MARC STEINER: They should pay. It makes me think of people like Jonas Salk, who invented the polio vaccine, who didn’t make millions of dollars off of polio vaccines. He just saved millions of lives.
SAM PIZZIGATI: Yes. Yes.
MARC STEINER: Very different consciousness about how it’s supposed to be.
SAM PIZZIGATI: Yes, absolutely. I think we need to see this in a bigger frame, this opioid crisis, that essentially the opioid crisis is both a consequence of the economic inequality we have in the United States today and a contributor to that inequality. Addiction epidemics only flourish in communities that have lost economic hope. And in the United States today we have thousands of communities that have lost economic hope, communities that had been squeezed and exploited by corporations and spit out. And these are the communities that have suffered the most from the opioid crisis.

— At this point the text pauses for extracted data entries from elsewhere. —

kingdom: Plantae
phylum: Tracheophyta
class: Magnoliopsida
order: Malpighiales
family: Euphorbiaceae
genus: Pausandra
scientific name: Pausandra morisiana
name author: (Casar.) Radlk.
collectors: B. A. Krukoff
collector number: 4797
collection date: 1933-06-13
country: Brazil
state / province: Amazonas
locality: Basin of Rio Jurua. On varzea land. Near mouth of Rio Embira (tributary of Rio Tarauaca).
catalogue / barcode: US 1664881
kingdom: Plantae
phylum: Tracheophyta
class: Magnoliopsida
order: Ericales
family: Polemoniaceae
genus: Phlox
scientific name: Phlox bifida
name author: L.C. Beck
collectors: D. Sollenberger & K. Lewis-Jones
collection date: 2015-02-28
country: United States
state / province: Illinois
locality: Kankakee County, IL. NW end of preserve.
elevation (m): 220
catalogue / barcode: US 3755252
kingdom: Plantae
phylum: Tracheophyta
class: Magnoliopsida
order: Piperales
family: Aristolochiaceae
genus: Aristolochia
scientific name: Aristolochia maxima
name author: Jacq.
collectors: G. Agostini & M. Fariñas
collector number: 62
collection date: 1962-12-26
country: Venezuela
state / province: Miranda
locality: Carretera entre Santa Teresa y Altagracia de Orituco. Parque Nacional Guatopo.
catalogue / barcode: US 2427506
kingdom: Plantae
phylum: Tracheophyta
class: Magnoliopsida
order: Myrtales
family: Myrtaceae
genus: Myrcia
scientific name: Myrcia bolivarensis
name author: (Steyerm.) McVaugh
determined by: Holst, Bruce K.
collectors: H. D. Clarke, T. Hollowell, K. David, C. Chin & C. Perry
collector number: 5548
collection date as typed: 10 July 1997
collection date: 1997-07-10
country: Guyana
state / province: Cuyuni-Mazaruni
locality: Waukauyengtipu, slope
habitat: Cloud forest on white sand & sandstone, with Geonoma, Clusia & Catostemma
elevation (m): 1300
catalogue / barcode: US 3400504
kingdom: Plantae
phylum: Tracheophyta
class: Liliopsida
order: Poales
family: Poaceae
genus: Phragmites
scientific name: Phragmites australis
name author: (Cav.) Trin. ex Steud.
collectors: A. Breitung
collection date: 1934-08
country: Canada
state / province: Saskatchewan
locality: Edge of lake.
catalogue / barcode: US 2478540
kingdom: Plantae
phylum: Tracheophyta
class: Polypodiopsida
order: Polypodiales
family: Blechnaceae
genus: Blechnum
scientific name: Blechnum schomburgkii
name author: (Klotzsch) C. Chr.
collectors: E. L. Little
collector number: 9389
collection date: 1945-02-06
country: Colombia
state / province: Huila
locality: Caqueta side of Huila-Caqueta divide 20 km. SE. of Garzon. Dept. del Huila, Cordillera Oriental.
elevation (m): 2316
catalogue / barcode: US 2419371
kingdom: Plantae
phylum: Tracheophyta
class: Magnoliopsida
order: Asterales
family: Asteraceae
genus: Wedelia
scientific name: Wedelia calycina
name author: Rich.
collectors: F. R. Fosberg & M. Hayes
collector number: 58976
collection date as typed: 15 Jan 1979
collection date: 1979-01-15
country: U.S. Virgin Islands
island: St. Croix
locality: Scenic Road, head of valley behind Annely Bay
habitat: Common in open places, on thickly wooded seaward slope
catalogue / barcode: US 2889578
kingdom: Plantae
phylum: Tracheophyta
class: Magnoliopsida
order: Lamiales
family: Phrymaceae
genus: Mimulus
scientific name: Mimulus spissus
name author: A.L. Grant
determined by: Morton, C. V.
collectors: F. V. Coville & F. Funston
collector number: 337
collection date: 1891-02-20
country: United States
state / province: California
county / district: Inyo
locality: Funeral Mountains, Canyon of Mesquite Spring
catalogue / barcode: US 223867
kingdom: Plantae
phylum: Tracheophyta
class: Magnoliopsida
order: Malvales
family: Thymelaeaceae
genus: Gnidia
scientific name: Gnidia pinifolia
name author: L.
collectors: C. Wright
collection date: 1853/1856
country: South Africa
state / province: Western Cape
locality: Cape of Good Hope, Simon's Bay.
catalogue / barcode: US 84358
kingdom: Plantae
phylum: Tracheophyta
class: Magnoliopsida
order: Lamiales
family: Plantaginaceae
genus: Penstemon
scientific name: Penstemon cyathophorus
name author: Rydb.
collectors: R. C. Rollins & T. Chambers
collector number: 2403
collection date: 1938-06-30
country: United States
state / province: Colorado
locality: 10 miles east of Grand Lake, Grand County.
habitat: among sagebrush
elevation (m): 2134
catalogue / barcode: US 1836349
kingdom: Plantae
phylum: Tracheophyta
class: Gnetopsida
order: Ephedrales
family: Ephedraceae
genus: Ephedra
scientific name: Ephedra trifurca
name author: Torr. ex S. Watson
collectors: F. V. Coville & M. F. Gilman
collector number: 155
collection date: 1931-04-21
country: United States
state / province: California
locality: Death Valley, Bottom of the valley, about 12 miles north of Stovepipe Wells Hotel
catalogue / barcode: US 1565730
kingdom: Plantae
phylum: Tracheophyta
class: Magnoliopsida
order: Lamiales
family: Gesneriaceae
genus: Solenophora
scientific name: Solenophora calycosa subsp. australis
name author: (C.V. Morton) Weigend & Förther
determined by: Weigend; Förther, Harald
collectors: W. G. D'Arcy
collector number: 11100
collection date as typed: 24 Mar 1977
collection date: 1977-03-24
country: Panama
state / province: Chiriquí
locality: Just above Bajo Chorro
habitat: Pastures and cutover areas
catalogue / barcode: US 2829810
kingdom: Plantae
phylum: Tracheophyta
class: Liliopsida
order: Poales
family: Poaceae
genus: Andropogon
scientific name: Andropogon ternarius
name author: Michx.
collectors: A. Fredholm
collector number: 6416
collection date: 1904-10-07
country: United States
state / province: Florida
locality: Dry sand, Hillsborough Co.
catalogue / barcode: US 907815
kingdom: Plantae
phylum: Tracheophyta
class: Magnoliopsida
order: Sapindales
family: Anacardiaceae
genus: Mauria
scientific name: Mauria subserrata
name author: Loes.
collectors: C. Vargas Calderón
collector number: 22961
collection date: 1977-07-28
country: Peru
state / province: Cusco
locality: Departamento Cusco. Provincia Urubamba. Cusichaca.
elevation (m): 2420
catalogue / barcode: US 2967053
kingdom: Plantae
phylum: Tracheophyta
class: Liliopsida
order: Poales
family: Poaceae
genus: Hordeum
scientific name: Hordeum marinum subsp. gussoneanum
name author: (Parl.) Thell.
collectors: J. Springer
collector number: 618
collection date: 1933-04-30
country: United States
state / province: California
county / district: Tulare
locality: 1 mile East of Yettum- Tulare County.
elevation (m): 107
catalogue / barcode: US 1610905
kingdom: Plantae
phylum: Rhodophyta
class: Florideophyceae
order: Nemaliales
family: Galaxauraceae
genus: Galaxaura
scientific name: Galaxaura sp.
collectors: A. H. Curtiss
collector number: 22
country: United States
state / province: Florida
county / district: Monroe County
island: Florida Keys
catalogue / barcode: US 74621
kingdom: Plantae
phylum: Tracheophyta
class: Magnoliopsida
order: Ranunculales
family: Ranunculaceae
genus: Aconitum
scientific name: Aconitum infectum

And then on the other hand, people have gotten rich off of fomenting and sustaining this epidemic. It’s a great human tragedy and we need to move to make sure this never happens again.
MARC STEINER: I agree. And you have to also ensure that this money that’s being paid to localities actually goes to help human beings and people in communities, and not to build golf courses and whatever else politicians want to do, and maybe actually control these corporations from not doing what they do to us. And Sam Pizzigati, thank you so much for taking your time today. I deeply appreciate your being willing to be with us today. Thank you.
SAM PIZZIGATI: Thank you very much.
MARC STEINER: And I’m Marc Steiner here for The Real News Network. Thank you all so much for watching. Let us know what you think. Take care.